HUNTSVILLE – If you can’t measure it, you can’t manage it.
University of Waterloo student Calida deJong, left, Dr. Colin Yates, student Mathure Sivananthan and Huntsville sustainability co-ordinator Rebecca Francis are working toward a greenhouse gas inventory for the town’s municipal operations to help save the environment and some cash.
That was the message two University of Waterloo students brought to the Town of Huntsville council table in a presentation about the inventory of municipal operations greenhouse gas emissions they are compiling.
Mathure Sivananthan and Calida deJong explained that the purpose of the inventory is to track the quantity and sources of greenhouse gas emissions produced by town operations in an effort to reduce them. Doing so will make the town more environmentally and economically sustainable, the students said.
DeJong, a third year student of urban and regional planning, said she was interested in the inventory because it is an applicable project.
“It gives the municipality the chance to make positive change,” she said.
Sivananthan, a second year student of environment and resource studies, said the project is practical insofar as the municipality will be able to see the impact emissions reductions could have.
“Little actions have the biggest difference,” she said.
Carbon dioxide, methane and nitrous oxide are some of the the greenhouse gases of most concern in Huntsville, said Sivananthan.
And deJong said the inventory can help point to the worst source of emissions and prioritize emissions-cutting initiatives.
“We tend to think big when it comes to climate change. We’ll think of things like installing solar panels, but sometimes you can find out that a truck in the town’s fleet is creating three times the carbon emissions compared to a building,” she said. “So it would be a cheaper, more efficient way to simply replace a truck with a hybrid model rather than taking on a $100,000 project to install solar panels.”
The students are tracking emissions created by the town’s vehicle fleet, facilities, streetlights and traffic signals as well as its water usage, wastewater and solid waste.
DeJong said she and Sivananthan have been sifting through data from 2010, which they are using as their baseline, and 2011. That data includes gas receipts from municipal employees and how long streetlights were on.
There are five phases to the project. The first is to create the greenhouse gas inventory.

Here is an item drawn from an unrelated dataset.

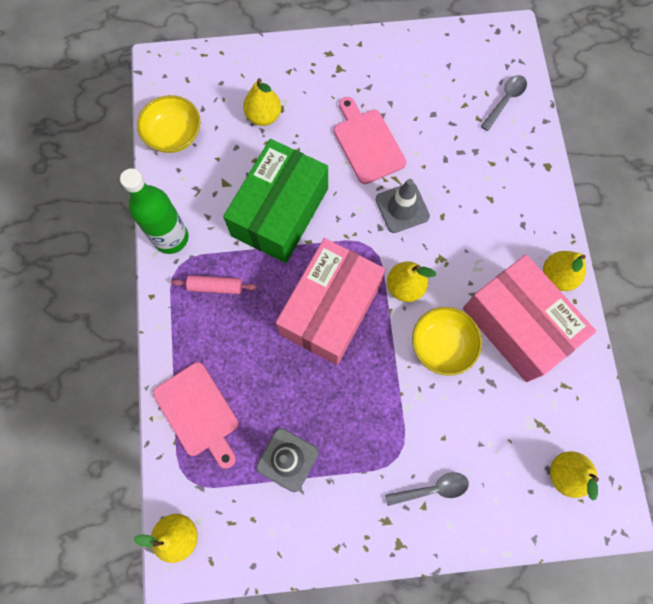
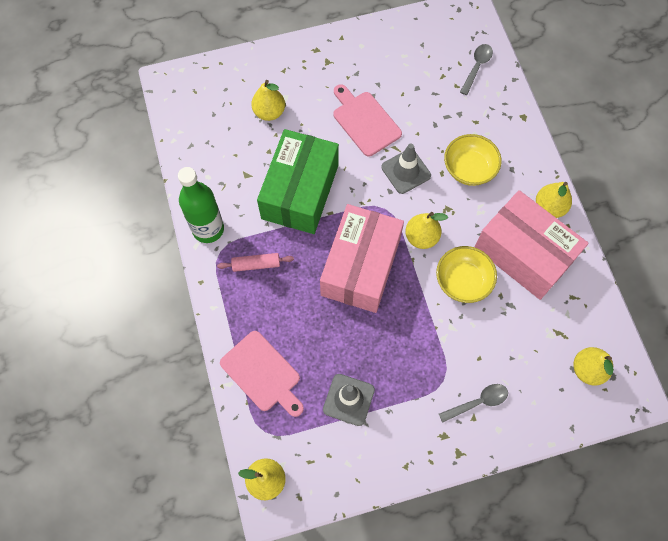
camera: 10 degrees left, 5 degrees down
(174, 135) = (193, 140): yellow bowl -> yellow bowl (469, 169)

The second phase is to set an emission target, the third is to develop a plan to reduce greenhouse gas emissions, the fourth is to implement a climate action plan and the fifth is to monitor reductions and report results.
The interim results compiled after the completion of each phase will be sent to Partners of Climate Protection, a network of Canadian municipal governments that have committed to acting on climate change and reducing greenhouse gases. It will oversee the municipality’s progress.
Sivananthan said completing the project could give the municipality options for cost savings, enhance ecotourism and be a source of pride for community members.
Town council agreed to move forward with the project in partnership with the University of Waterloo in February. DeJong and Sivananthan were recruited for a four-week period to complete the first phase of the project.
The town expects a full report from the students in August regarding the inventory.